Silent Sam, the Confederate soldier standing over UNC's McCorkle Place, was in the news last year when local poet C.J. Suitt contrasted it with the squat memorial a few yards away to the anonymous black people who built the campus. We wrote a story about Suitt's poem, which he read at a town forum and later profiled Suitt in The Chapel Hill News, a story that also ran in The News & Observer.
This letter arrived recently from reader Gerald Horne. Read it and tell us what you think. (Post here or e-mail us at editor@nando.com) Is it time for Silent Sam to go?
GERALD HORNE'S LETTER
Somehow I do not recall the denizens of the Tar Heel state complaining in the Spring of 2003 that Iraq was doing violence to history when the statue of Saddam Hussein was removed and dismantled.

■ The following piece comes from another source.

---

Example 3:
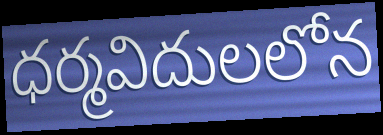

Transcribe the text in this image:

But--demagogically--that is precisely the argument we hear when the point is bruited about removing that monument to the defense of slavery that scars the otherwise lovely UNC campus: I refer to the statue, known as 'Silent Sam', which was built to commemorate the so-called Confederate States of America and their abortive secession from the U.S. in 1861 in the name of enslaving Africans.
Of course, nowadays we are told with a straight face that secession was about "states' rights" not slavery--which barely passes the giggle test. Yet, assuming that argument is so, then what is to stop those now assuming power in Washington today from launching another armed secession if their dreams of "states' rights" somehow do not come to fruition?
That is the point: 'Silent Sam' is a sentinel and warning that armed right-wing revolt forevermore remains an option--that such a monument to violence and racism can co-exist in a town as presumably enlightened as Chapel Hill is chilling.
As the nation gears up to mark the 150th anniversary of the Civil War, it is well past time for U.S. patriots in the first place to give a fitting rebuke to traitors and demagogues: the Town Council should immediately engage in urgent consultations with the UNC Board of Trustees to remove the eyesore and obscene insult that is 'Silent Sam' from the prominent place it now occupies on the UNC campus.